— TASK BRIEF —
If a line in the data below contains "lactancia", copy it.

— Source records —
[Start of Attachment]

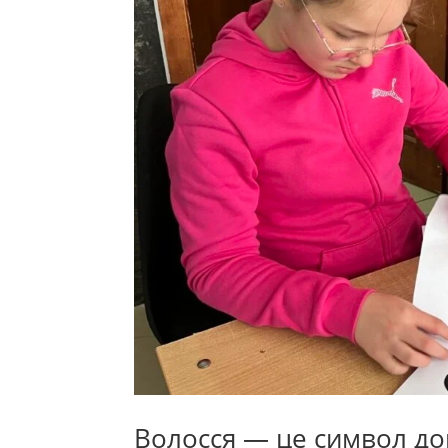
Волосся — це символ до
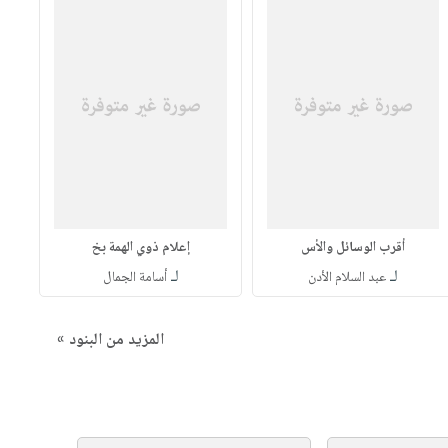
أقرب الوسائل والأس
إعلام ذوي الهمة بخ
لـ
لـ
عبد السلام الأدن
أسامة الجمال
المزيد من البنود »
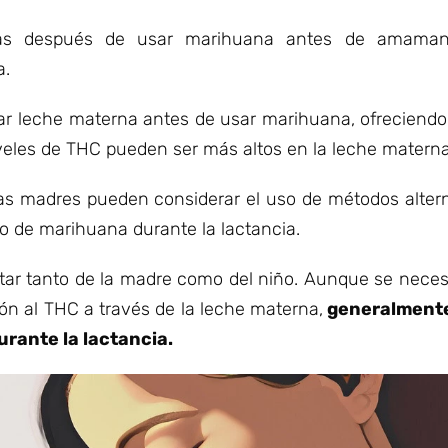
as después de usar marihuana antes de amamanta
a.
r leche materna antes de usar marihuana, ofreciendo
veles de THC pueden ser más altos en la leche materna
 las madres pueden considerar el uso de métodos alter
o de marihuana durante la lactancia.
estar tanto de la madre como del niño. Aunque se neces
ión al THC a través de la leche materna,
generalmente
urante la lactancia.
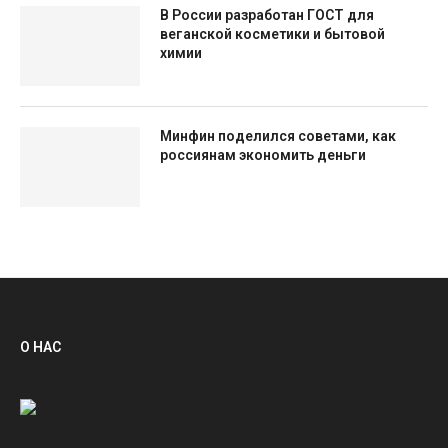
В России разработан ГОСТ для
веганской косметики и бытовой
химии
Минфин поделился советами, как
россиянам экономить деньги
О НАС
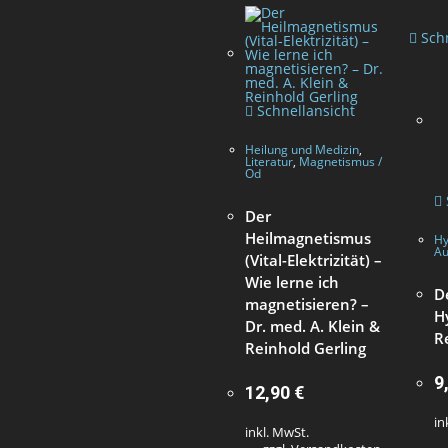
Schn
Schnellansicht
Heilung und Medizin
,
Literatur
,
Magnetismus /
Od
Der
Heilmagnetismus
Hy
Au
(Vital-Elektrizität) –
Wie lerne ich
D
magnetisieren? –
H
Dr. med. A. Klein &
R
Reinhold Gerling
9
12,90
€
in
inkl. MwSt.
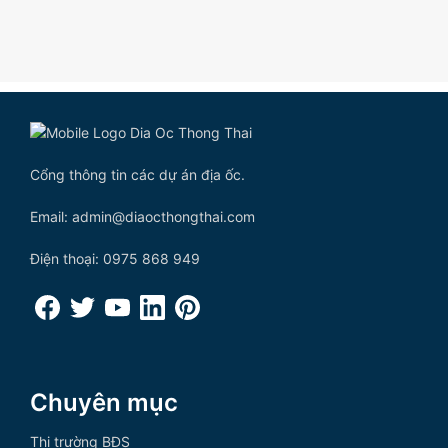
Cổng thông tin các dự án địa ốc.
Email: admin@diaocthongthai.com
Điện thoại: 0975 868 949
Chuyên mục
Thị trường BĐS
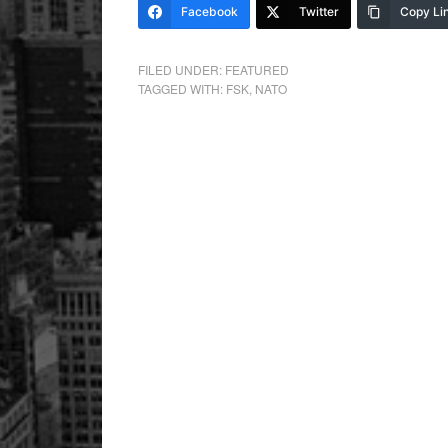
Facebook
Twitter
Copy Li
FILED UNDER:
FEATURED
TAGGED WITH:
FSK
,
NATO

[End of Attachment]
[Start of Attachment]

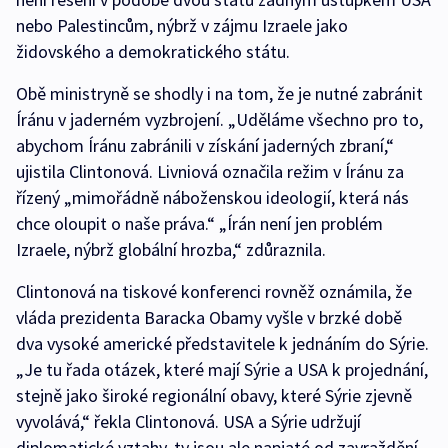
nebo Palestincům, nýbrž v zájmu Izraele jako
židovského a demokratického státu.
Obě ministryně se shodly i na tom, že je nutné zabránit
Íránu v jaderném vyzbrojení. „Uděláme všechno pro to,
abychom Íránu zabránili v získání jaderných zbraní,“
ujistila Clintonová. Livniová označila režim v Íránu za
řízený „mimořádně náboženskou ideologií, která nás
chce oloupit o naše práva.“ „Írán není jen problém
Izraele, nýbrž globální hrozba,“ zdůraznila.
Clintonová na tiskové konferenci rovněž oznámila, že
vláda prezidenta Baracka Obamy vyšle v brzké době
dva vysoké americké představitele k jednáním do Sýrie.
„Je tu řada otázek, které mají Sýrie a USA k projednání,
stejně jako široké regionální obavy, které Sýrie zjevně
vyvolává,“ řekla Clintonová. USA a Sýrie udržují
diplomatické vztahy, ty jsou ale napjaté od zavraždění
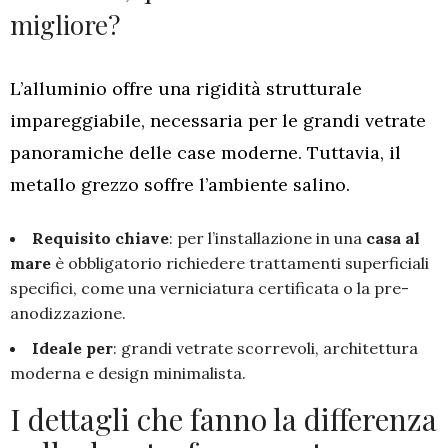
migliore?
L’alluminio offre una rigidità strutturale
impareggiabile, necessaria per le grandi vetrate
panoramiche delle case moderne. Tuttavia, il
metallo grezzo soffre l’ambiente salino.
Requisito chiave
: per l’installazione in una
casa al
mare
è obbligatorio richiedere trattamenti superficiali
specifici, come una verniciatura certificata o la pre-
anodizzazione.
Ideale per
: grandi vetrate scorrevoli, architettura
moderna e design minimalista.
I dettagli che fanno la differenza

[End of Attachment]
[Start of Attachment]

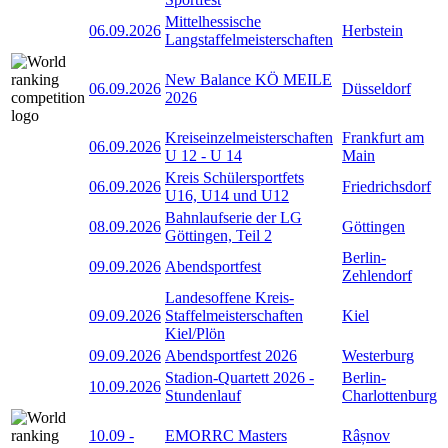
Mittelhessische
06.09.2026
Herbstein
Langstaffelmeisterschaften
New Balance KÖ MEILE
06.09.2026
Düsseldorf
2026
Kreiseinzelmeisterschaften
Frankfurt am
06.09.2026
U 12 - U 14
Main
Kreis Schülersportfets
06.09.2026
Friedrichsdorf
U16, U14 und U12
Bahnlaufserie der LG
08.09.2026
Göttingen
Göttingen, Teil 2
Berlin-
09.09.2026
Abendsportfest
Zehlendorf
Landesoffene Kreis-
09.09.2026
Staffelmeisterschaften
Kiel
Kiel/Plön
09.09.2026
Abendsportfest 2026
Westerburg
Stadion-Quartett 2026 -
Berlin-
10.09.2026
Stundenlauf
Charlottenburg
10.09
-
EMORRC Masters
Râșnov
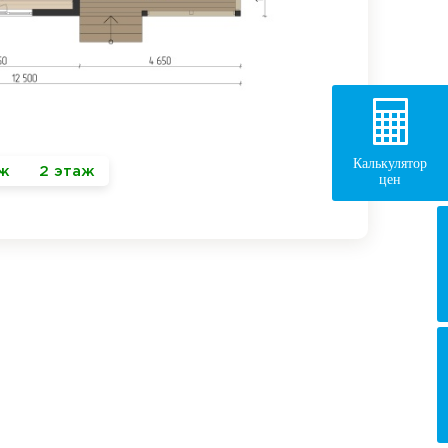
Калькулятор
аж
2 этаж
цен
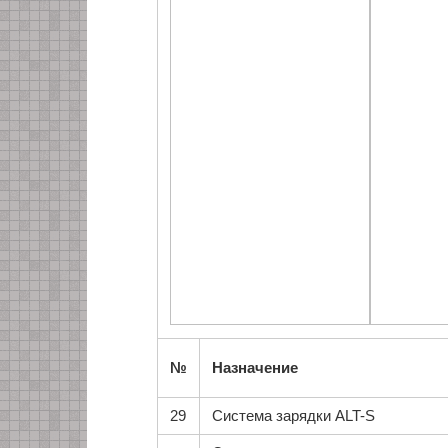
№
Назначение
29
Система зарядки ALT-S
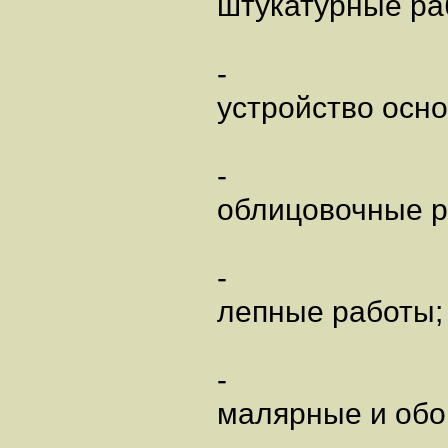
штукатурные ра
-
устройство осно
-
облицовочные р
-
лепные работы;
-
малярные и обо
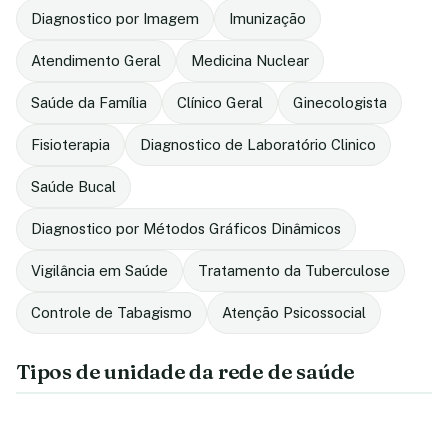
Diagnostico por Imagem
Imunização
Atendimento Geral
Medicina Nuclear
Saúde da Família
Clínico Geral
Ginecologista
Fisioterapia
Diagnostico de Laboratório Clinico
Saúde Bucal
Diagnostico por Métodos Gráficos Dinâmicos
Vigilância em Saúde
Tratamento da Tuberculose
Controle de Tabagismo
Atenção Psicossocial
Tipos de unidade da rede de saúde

[End of Attachment]

— EXERCISE OUTPUT —
o de marihuana durante la lactancia.
urante la lactancia.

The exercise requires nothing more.